> Task requirements
Pick up the passage on Fourier analysis of monthly turnover after its last sentence and carry it forward.

::: Supplied passage :::

If there was no trend, each year would have a 50% probability of increasing (success). What is the probability of having 37 successes in 37 trials if the probability is 50%?
## probability of 25 successes in 25 trials: 0
Let’s expand this concept out to all of the possible month combinations.
months where there is more than 50% probability that there is a pattern. see appendix for code
| month | p |
|---|---|
| Jan-Feb | 1.00 |
| March-April | 0.99 |
| May-June | 0.99 |
| Aug-Sept | 1.00 |
| Dec-Jan | 1.00 |
This does not tell us if there is an increase or decrease, but there is some signal we could further inspect.
When I look at a time series, it looks like a superposition of waves, kind of like an FM signal. Decomposing this wave into a fourier series might give us some more insight into what combination of trends we might be looking at.
To inspect what frequencies dominate this timeseries, I want to do a fourier analysis
looking at the monthly fourier transform
The fourier analysis implies that the signal Turnover can approximated into approximately six main wave functions.
meas<-myseries%>%mutate(date.month=month(Month))%>%select(date.month,Turnover)
mspect<-spectrum(meas$Turnover,log='no',spans=c(2,2),plot=FALSE)
specx<-mspect$freq
specy<-2*mspect$spec
plot(specx,specy, xlab='Period(years)',ylab = 'spectral density',type='l',main='Spectral density by Month of Turnover')
This is just my intuition about how one might find the trends in timeseries data. I don’t fully know how to convert frequency back into months, since the intervals in our data are discrete and the frequencies above clearly arent. Since frequency is cycles per second, and our scale is cycles per year. I assume you could think of .1 cycles per year as a period of 10 years? Which seems to match up pretty will with a macro cycle in the data.

::: Given records :::

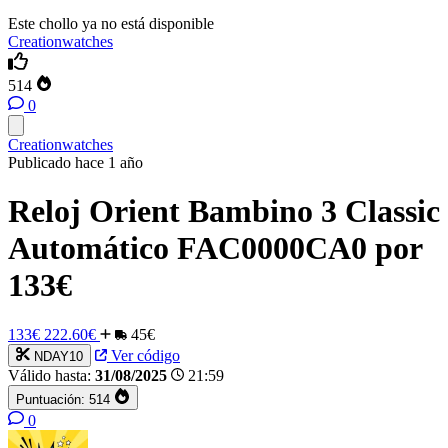
Este chollo ya no está disponible
Creationwatches
514
0
Creationwatches
Publicado hace 1 año
Reloj Orient Bambino 3 Classic
Automático FAC0000CA0 por
133€
133€
222.60€
45€
Ver código
NDAY10
Válido hasta:
31/08/2025
21:59
Puntuación:
514
0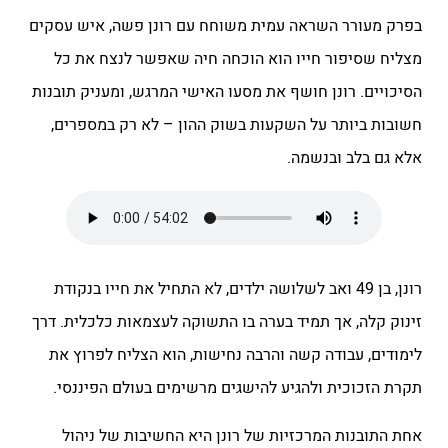
בפרק מעורר השראה עמית משוחח עם רונן פשה, איש עסקים
מצליח שסיפור חייו הוא הוכחה חיה שאפשר לנצח את כל
הסיכויים. רונן חושף את מסעו האישי המרגש, ומעניק תובנות
חשובות ביותר על השקעות בשוק ההון – לא רק במספרים,
אלא גם בלב ובנשמה.
רונן, בן 49 ואב לשלושה ילדים, לא התחיל את חייו בנקודת
זינוק קלה, אך תמיד בערה בו התשוקה לעצמאות כלכלית. דרך
לימודים, עבודה קשה והרבה נחישות, הוא הצליח לפרוץ את
תקרת הזכוכית ולהגיע להישגים מרשימים בעולם הפיננסי.
אחת התובנות המרכזיות של רונן היא החשיבות של ניהול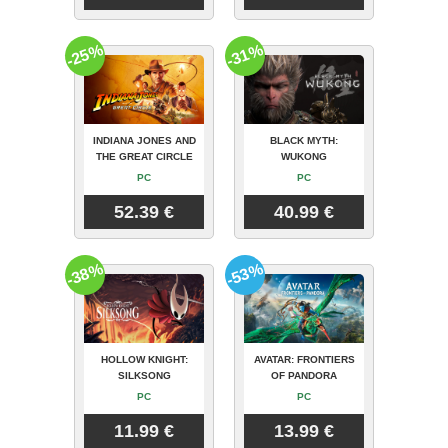
-25%
-31%
INDIANA JONES AND
BLACK MYTH:
THE GREAT CIRCLE
WUKONG
PC
PC
52.39 €
40.99 €
-38%
-53%
HOLLOW KNIGHT:
AVATAR: FRONTIERS
SILKSONG
OF PANDORA
PC
PC
11.99 €
13.99 €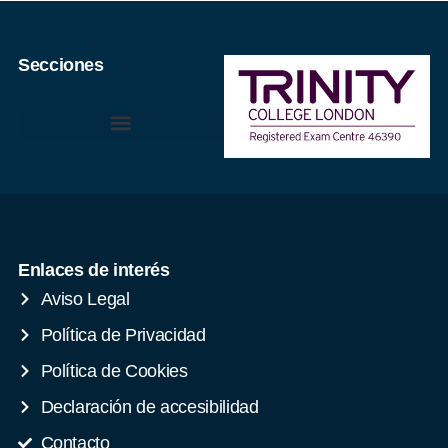
Secciones
Enlaces de interés
Aviso Legal
Política de Privacidad
Política de Cookies
Declaración de accesibilidad
Contacto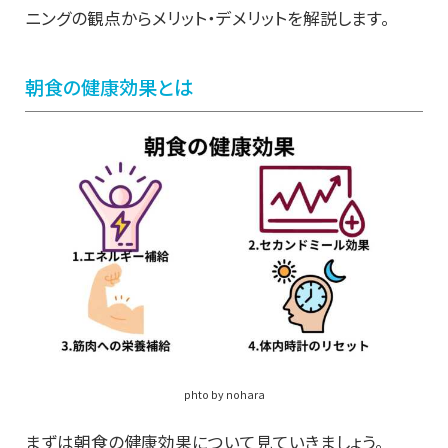
ニングの観点からメリット・デメリットを解説します。
朝食の健康効果とは
phto by nohara
まずは朝食の健康効果について見ていきましょう。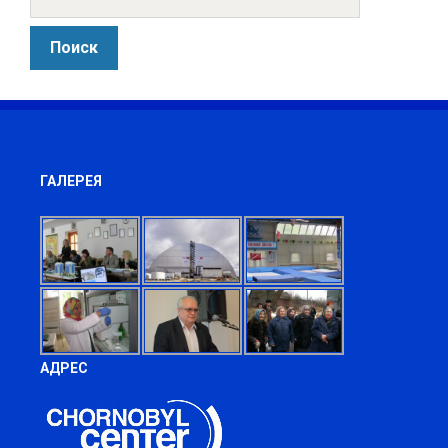
ГАЛЕРЕЯ
АДРЕС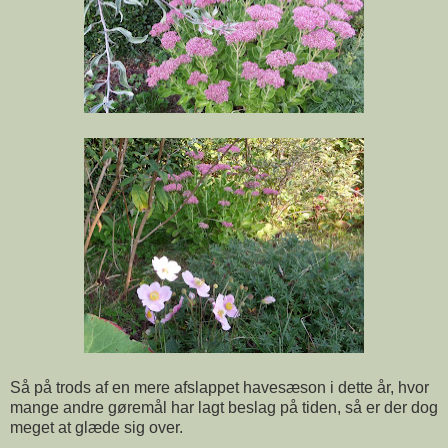
Så på trods af en mere afslappet havesæson i dette år, hvor
mange andre
gøremål har lagt beslag på tiden, så er der dog
meget at glæde sig over.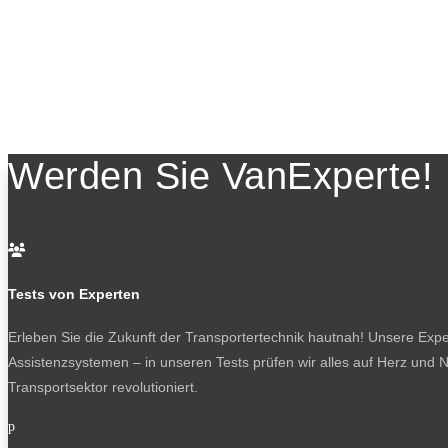
Werden Sie VanExperte!

Tests von Experten
Erleben Sie die Zukunft der Transportertechnik hautnah! Unsere Exper
Assistenzsystemen – in unseren Tests prüfen wir alles auf Herz und N
Transportsektor revolutioniert.
p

:::

> Task output
I am also not totally sure if the unit in this spectral analysis is months or years. This was just my exploratory attempt. I will continue to research this, and hope to learn more about time-series decomposition next week.
code for generating binomial probabilities of trend:
build_compare_frame<-function(yearmonth){
#builds the dataframe comparing one month to the next
n <- myseries%>%filter(month(Month)==month(yearmonth))%>%select(Turnover)
n1<-myseries%>%filter(month(Month)==month(yearmonth+1))%>%select(Turnover)
#print (c(nrow(n),nrow(n1)))
if (nrow(n)!=nrow(n1)){
lowval = min(nrow(n),nrow(n1))
return(data.frame(n[1:lowval,],n1[1:lowval,]))
}
return(data.frame(n,n1))
}
get_list_of_first_months<-function(series=myseries){
#gets first occurence of every month
unique_months<-sort(unique(month(series$Month)))
output_list<-list()
for(i in unique_months){
first<-series%>%filter(month(Month)==i)%>%select(Month)%>%filter(Month==min(Month))
output_list<-append(output_list,first)
}
return(output_list)
}
get_p<-function(a){
#returns cumulative density function given number of successes vs probability of there being no trend.
row<-a%>%
mutate(
increase = case_when(
Turnover<Turnover.1 ~ TRUE,
TRUE ~ FALSE
)
)%>%
summarize(month = unique(month(Month)),
wins = sum(increase),
total = length(increase),
p = round(1-pbinom(wins,size=total, prob = .5),2))
return(row)
}
build_probabilities<-function(myseries = myseries){
#generate output table
first_months<-get_list_of_first_months()
cnames<-c('wins','total','p')
output_df<-data.frame(matrix(ncol = 3, nrow = 0))
colnames(output_df)<-cnames
for (i in first_months){
compare_frame<-build_compare_frame(i[1])
output_df<-rbind(output_df,get_p(compare_frame))
}
return(output_df)
}
df<-build_probabilities()
df<-df%>%mutate(month=c("Jan-Feb","Feb-March", "March-April",'April-May','May-June','June-July','July-Aug','Aug-Sept','Sept-Oct','Oct-Nov','Nov-Dec','Dec-Jan'))